🤖 AI Summary
This study investigates whether syntactic category information can enhance the effectiveness of developmentally motivated curriculum learning in language model training and elucidates the explanatory role of syntactic knowledge in linguistic competence.
Method: Leveraging the BabyLM and CHILDES corpora, we systematically characterize syntactic distribution patterns across developmental stages of child language acquisition, and propose a cognitively inspired, syntax-aware curriculum strategy that dynamically selects training subsets based on syntactic complexity and token frequency.

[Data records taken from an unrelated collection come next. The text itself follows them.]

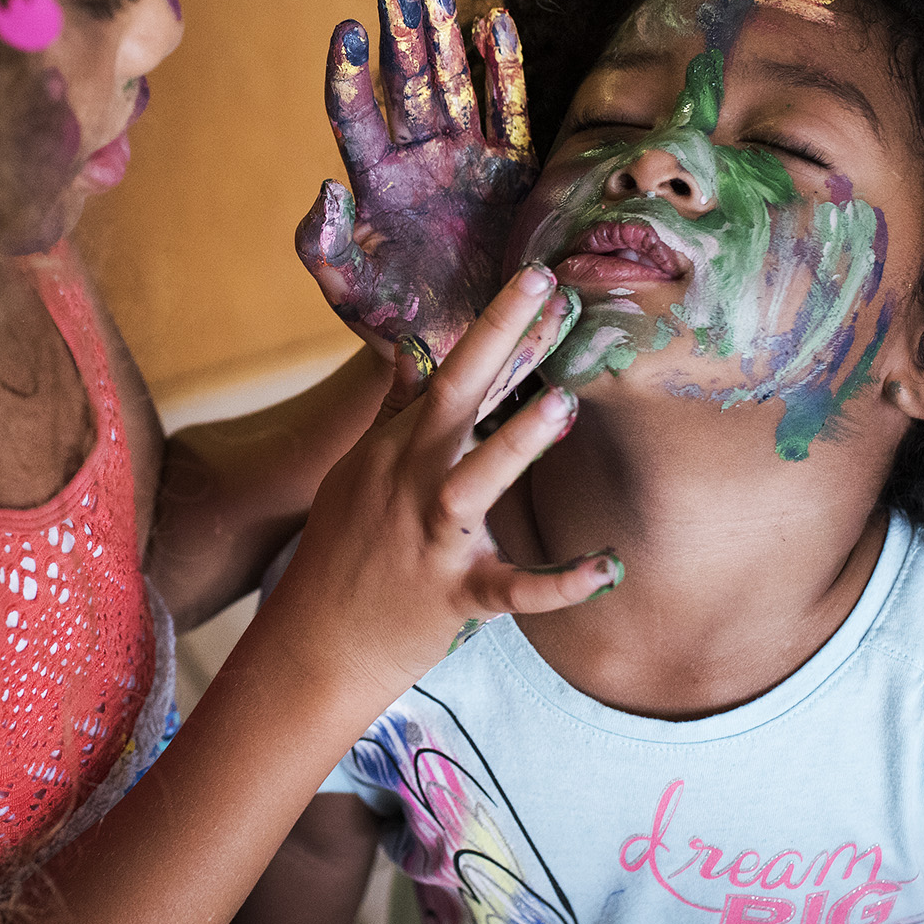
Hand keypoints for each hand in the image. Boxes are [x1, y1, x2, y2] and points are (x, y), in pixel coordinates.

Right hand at [259, 263, 620, 696]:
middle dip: (496, 344)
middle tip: (546, 292)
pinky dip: (560, 584)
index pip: (446, 375)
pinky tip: (608, 568)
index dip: (491, 326)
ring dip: (513, 446)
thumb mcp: (356, 475)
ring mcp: (430, 543)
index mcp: (392, 454)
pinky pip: (512, 590)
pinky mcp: (454, 600)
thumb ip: (393, 414)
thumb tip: (414, 351)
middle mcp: (408, 487)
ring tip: (561, 405)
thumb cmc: (342, 555)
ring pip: (471, 487)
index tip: (534, 276)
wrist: (314, 647)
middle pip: (451, 404)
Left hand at [298, 0, 539, 373]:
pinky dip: (505, 69)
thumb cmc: (398, 325)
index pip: (355, 115)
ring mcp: (466, 160)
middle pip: (407, 80)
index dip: (351, 74)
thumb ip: (324, 246)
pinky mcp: (513, 173)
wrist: (462, 354)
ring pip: (455, 80)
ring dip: (445, 27)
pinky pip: (510, 112)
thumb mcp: (349, 293)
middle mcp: (418, 160)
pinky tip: (495, 22)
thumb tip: (324, 187)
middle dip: (402, 26)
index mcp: (374, 183)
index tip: (348, 31)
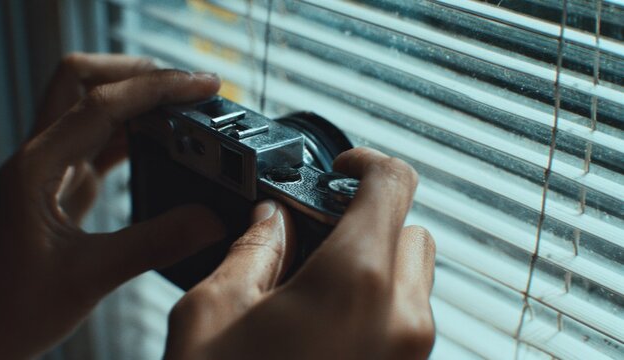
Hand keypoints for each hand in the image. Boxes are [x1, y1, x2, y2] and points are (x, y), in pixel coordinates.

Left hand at [0, 53, 224, 358]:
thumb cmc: (14, 309)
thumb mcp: (90, 277)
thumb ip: (154, 243)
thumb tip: (210, 219)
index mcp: (36, 169)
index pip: (101, 104)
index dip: (156, 89)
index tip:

Contribution/Results: Experiments demonstrate that syntax-classifiable subsets—contrasted with noisy full-data baselines—yield consistent improvements on downstream tasks such as reading comprehension (+3.2% average gain). Moreover, the curriculum progression closely aligns with empirically observed human language development trajectories. To our knowledge, this is the first work to integrate fine-grained syntactic structure modeling into a developmental curriculum learning framework, establishing a novel paradigm for interpretable, cognitively grounded language model training.
📝 Abstract
We examine the syntactic properties of BabyLM corpus, and age-groups within CHILDES. While we find that CHILDES does not exhibit strong syntactic differentiation by age, we show that the syntactic knowledge about the training data can be helpful in interpreting model performance on linguistic tasks. For curriculum learning, we explore developmental and several alternative cognitively inspired curriculum approaches. We find that some curricula help with reading tasks, but the main performance improvement come from using the subset of syntactically categorizable data, rather than the full noisy corpus.